▶ [Aim of the exercise] Extract the lines that carry the string "number" from the listing.

* * *

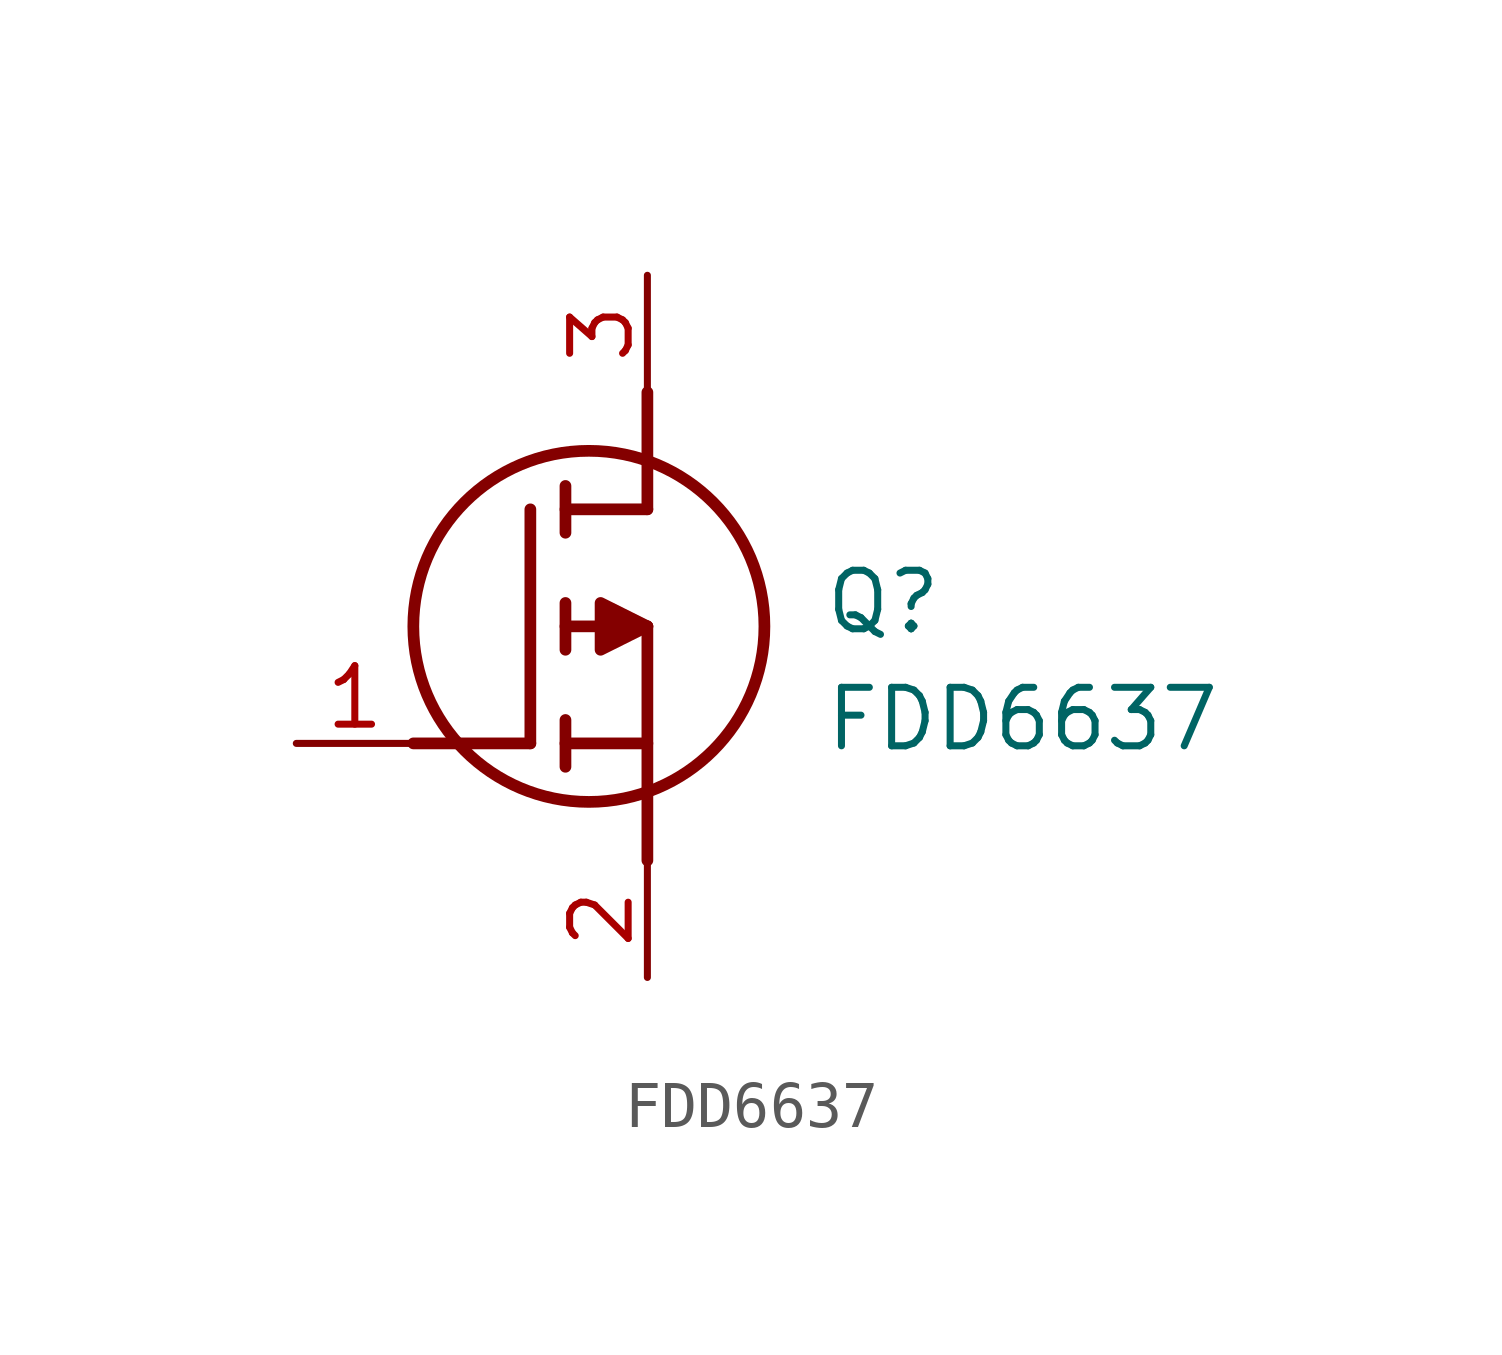
<source format=kicad_sym>
(kicad_symbol_lib
  (version 20211014)
  (generator SamacSys_ECAD_Model)
  (symbol "FDD6637"
    (pin_names hide)
    (property "Reference" "Q"
      (at 11.43 3.81 0)
      (effects (font (size 1.27 1.27)) (justify left top)))
    (property "Value" "FDD6637"
      (at 11.43 1.27 0)
      (effects (font (size 1.27 1.27)) (justify left top)))
    (polyline
      (pts (xy 7.62 2.54) (xy 7.62 -2.54))
      (stroke (width 0.254) (type default))
      (fill (type none)))
    (polyline
      (pts (xy 7.62 5.08) (xy 7.62 7.62))
      (stroke (width 0.254) (type default))
      (fill (type none)))
    (polyline
      (pts (xy 2.54 0) (xy 5.08 0))
      (stroke (width 0.254) (type default))
      (fill (type none)))
    (polyline
      (pts (xy 5.08 5.08) (xy 5.08 0))
      (stroke (width 0.254) (type default))
      (fill (type none)))
    (polyline
      (pts (xy 7.62 2.54) (xy 5.842 2.54))
      (stroke (width 0.254) (type default))
      (fill (type none)))
    (polyline
      (pts (xy 7.62 5.08) (xy 5.842 5.08))
      (stroke (width 0.254) (type default))
      (fill (type none)))
    (polyline
      (pts (xy 5.842 0) (xy 7.62 0))
      (stroke (width 0.254) (type default))
      (fill (type none)))
    (polyline
      (pts (xy 5.842 5.588) (xy 5.842 4.572))
      (stroke (width 0.254) (type default))
      (fill (type none)))
    (polyline
      (pts (xy 5.842 -0.508) (xy 5.842 0.508))
      (stroke (width 0.254) (type default))
      (fill (type none)))
    (polyline
      (pts (xy 5.842 2.032) (xy 5.842 3.048))
      (stroke (width 0.254) (type default))
      (fill (type none)))
    (circle
      (center 6.35 2.54)
      (radius 3.81)
      (stroke (width 0.254) (type default))
      (fill (type none)))
    (polyline
      (pts (xy 7.62 2.54) (xy 6.604 3.048) (xy 6.604 2.032) (xy 7.62 2.54))
      (stroke (width 0.254) (type default))
      (fill (type outline)))
    (pin passive line
      (at 0 0 0)
      (length 2.54)
      (name "G" (effects (font (size 1.27 1.27))))
      (number "1" (effects (font (size 1.27 1.27)))))
    (pin passive line
      (at 7.62 10.16 270)
      (length 2.54)
      (name "D" (effects (font (size 1.27 1.27))))
      (number "3" (effects (font (size 1.27 1.27)))))
    (pin passive line
      (at 7.62 -5.08 90)
      (length 2.54)
      (name "S" (effects (font (size 1.27 1.27))))
      (number "2" (effects (font (size 1.27 1.27)))))))
</source>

* * *

▶ [Your response]
      (number "1" (effects (font (size 1.27 1.27)))))
      (number "3" (effects (font (size 1.27 1.27)))))
      (number "2" (effects (font (size 1.27 1.27)))))))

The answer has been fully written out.